Task requirements. Make an exact copy of the records, dropping all pictures.

Data extract.
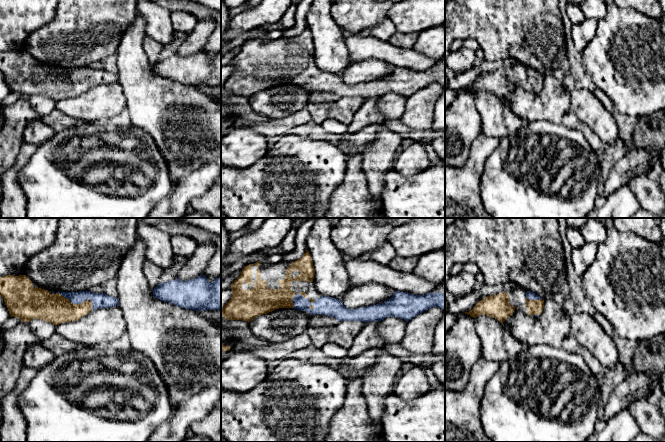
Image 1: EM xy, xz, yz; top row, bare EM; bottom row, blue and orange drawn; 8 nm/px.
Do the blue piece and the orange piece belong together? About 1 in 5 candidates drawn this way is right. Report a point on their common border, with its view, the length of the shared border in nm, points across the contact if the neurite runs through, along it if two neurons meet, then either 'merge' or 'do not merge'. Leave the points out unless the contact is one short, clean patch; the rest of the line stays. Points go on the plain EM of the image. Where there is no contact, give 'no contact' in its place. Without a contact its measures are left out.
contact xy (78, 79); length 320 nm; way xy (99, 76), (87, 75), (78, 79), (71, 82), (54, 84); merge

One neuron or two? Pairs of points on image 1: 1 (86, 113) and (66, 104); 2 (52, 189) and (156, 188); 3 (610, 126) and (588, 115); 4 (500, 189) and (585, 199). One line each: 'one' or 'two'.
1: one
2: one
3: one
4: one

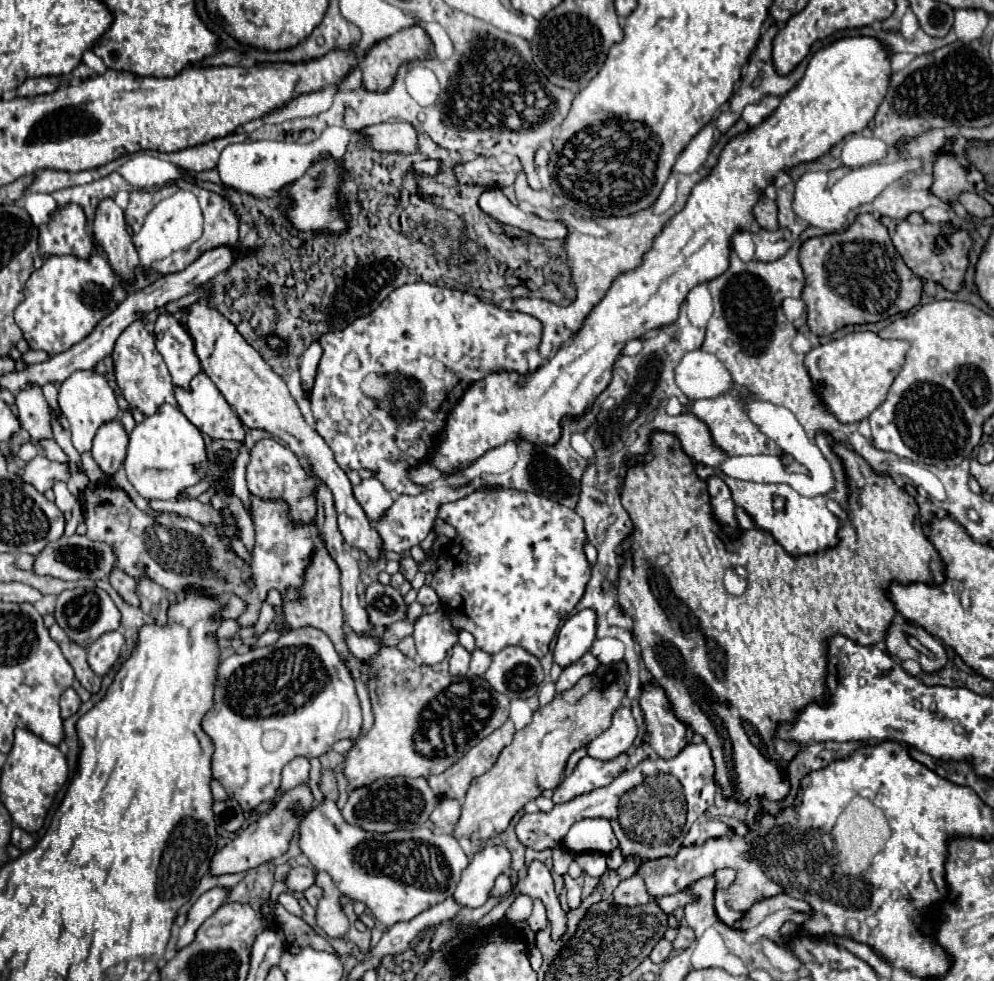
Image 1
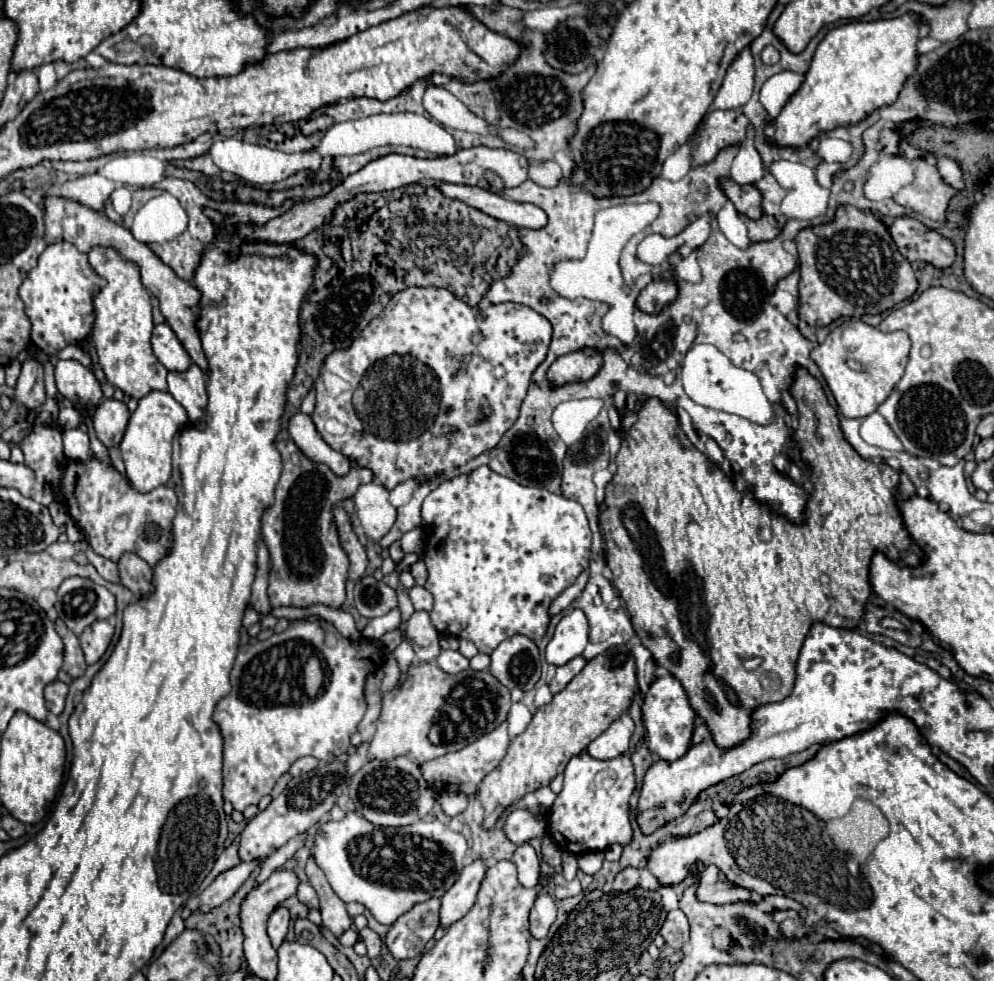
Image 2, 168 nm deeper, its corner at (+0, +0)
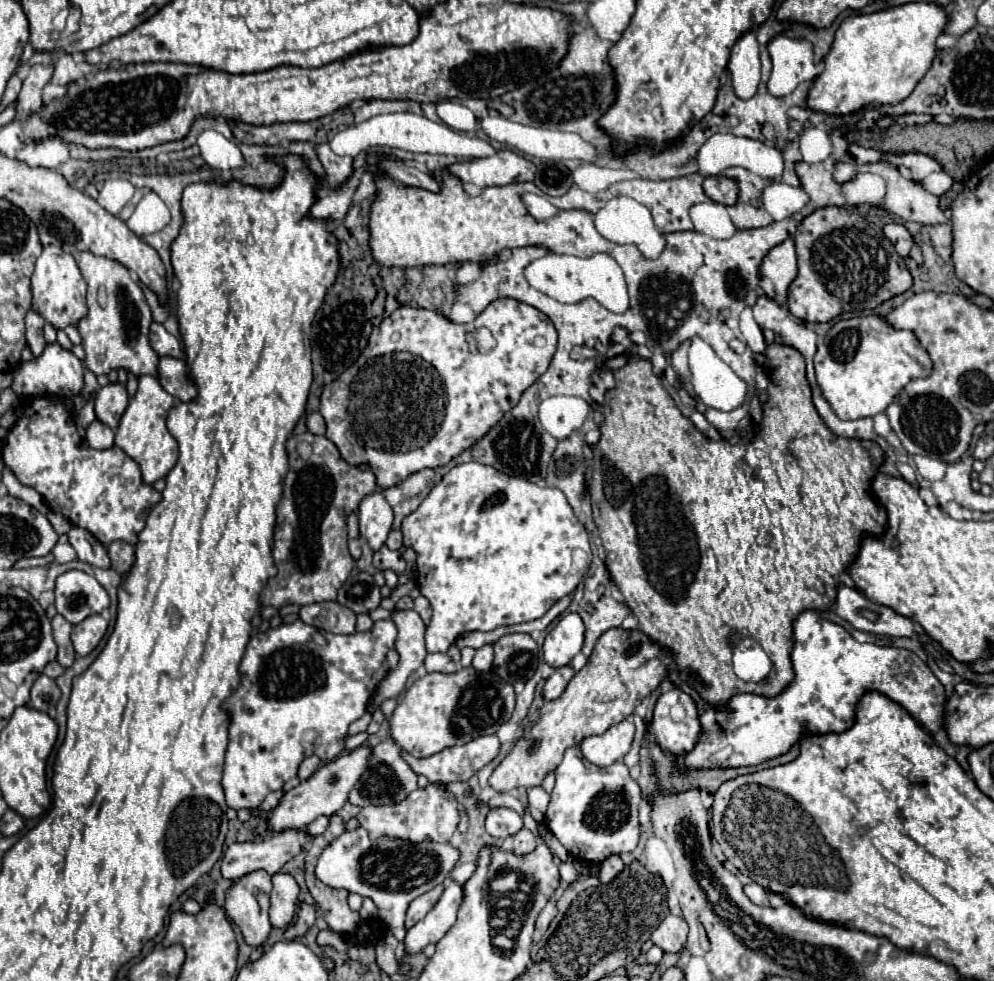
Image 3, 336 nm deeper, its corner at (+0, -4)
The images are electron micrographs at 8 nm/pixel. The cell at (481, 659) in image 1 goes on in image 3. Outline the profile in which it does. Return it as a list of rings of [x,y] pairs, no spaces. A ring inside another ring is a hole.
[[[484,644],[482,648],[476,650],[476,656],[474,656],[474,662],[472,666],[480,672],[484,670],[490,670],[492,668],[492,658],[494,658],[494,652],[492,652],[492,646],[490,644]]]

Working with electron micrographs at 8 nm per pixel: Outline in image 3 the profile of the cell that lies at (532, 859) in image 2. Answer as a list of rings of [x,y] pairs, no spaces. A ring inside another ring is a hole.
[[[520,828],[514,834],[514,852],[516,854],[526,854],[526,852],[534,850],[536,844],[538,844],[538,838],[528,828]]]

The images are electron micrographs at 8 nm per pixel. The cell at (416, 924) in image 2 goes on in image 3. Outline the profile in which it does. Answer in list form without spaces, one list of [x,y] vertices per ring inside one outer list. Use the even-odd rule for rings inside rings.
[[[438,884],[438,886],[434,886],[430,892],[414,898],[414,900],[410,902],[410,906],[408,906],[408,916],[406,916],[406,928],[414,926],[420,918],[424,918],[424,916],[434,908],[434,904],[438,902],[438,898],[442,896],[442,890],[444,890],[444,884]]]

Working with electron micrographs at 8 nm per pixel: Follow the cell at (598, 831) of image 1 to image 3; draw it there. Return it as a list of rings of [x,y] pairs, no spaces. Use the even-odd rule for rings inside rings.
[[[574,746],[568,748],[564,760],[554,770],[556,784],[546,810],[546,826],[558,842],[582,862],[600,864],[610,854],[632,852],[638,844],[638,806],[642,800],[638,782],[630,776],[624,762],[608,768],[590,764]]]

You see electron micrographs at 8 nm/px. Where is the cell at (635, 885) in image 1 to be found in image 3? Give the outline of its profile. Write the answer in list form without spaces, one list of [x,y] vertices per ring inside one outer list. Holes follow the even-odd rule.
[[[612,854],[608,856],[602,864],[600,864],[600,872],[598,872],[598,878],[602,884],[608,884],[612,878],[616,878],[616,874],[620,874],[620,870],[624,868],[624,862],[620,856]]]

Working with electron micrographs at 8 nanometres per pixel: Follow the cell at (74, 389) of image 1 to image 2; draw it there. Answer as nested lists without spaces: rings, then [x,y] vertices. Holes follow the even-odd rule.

Exercise solution.
Image 1: EM xy, xz, yz; top row, bare EM; bottom row, blue and orange drawn; 8 nm/px.
Do the blue piece and the orange piece belong together? About 1 in 5 candidates drawn this way is right. Report a point on their common border, with its view, the length of the shared border in nm, points across the contact if the neurite runs through, along it if two neurons meet, then either 'merge' or 'do not merge'. Leave the points out unless the contact is one short, clean patch; the rest of the line stays. Points go on the plain EM of the image. Where there is no contact, give 'no contact' in its place. Without a contact its measures are left out.
contact xy (78, 79); length 320 nm; way xy (99, 76), (87, 75), (78, 79), (71, 82), (54, 84); merge

One neuron or two? Pairs of points on image 1: 1 (86, 113) and (66, 104); 2 (52, 189) and (156, 188); 3 (610, 126) and (588, 115); 4 (500, 189) and (585, 199). One line each: 'one' or 'two'.
1: one
2: one
3: one
4: one

Image 1
Image 2, 168 nm deeper, its corner at (+0, +0)
Image 3, 336 nm deeper, its corner at (+0, -4)
The images are electron micrographs at 8 nm/pixel. The cell at (481, 659) in image 1 goes on in image 3. Outline the profile in which it does. Return it as a list of rings of [x,y] pairs, no spaces. A ring inside another ring is a hole.
[[[484,644],[482,648],[476,650],[476,656],[474,656],[474,662],[472,666],[480,672],[484,670],[490,670],[492,668],[492,658],[494,658],[494,652],[492,652],[492,646],[490,644]]]

Working with electron micrographs at 8 nm per pixel: Outline in image 3 the profile of the cell that lies at (532, 859) in image 2. Answer as a list of rings of [x,y] pairs, no spaces. A ring inside another ring is a hole.
[[[520,828],[514,834],[514,852],[516,854],[526,854],[526,852],[534,850],[536,844],[538,844],[538,838],[528,828]]]

The images are electron micrographs at 8 nm per pixel. The cell at (416, 924) in image 2 goes on in image 3. Outline the profile in which it does. Answer in list form without spaces, one list of [x,y] vertices per ring inside one outer list. Use the even-odd rule for rings inside rings.
[[[438,884],[438,886],[434,886],[430,892],[414,898],[414,900],[410,902],[410,906],[408,906],[408,916],[406,916],[406,928],[414,926],[420,918],[424,918],[424,916],[434,908],[434,904],[438,902],[438,898],[442,896],[442,890],[444,890],[444,884]]]

Working with electron micrographs at 8 nm per pixel: Follow the cell at (598, 831) of image 1 to image 3; draw it there. Return it as a list of rings of [x,y] pairs, no spaces. Use the even-odd rule for rings inside rings.
[[[574,746],[568,748],[564,760],[554,770],[556,784],[546,810],[546,826],[558,842],[582,862],[600,864],[610,854],[632,852],[638,844],[638,806],[642,800],[638,782],[630,776],[624,762],[608,768],[590,764]]]

You see electron micrographs at 8 nm/px. Where is the cell at (635, 885) in image 1 to be found in image 3? Give the outline of its profile. Write the answer in list form without spaces, one list of [x,y] vertices per ring inside one outer list. Holes follow the even-odd rule.
[[[612,854],[608,856],[602,864],[600,864],[600,872],[598,872],[598,878],[602,884],[608,884],[612,878],[616,878],[616,874],[620,874],[620,870],[624,868],[624,862],[620,856]]]

Working with electron micrographs at 8 nanometres per pixel: Follow the cell at (74, 389) of image 1 to image 2; draw it there. Answer as nested lists without spaces: rings, then [x,y] vertices. Holes follow the even-odd rule.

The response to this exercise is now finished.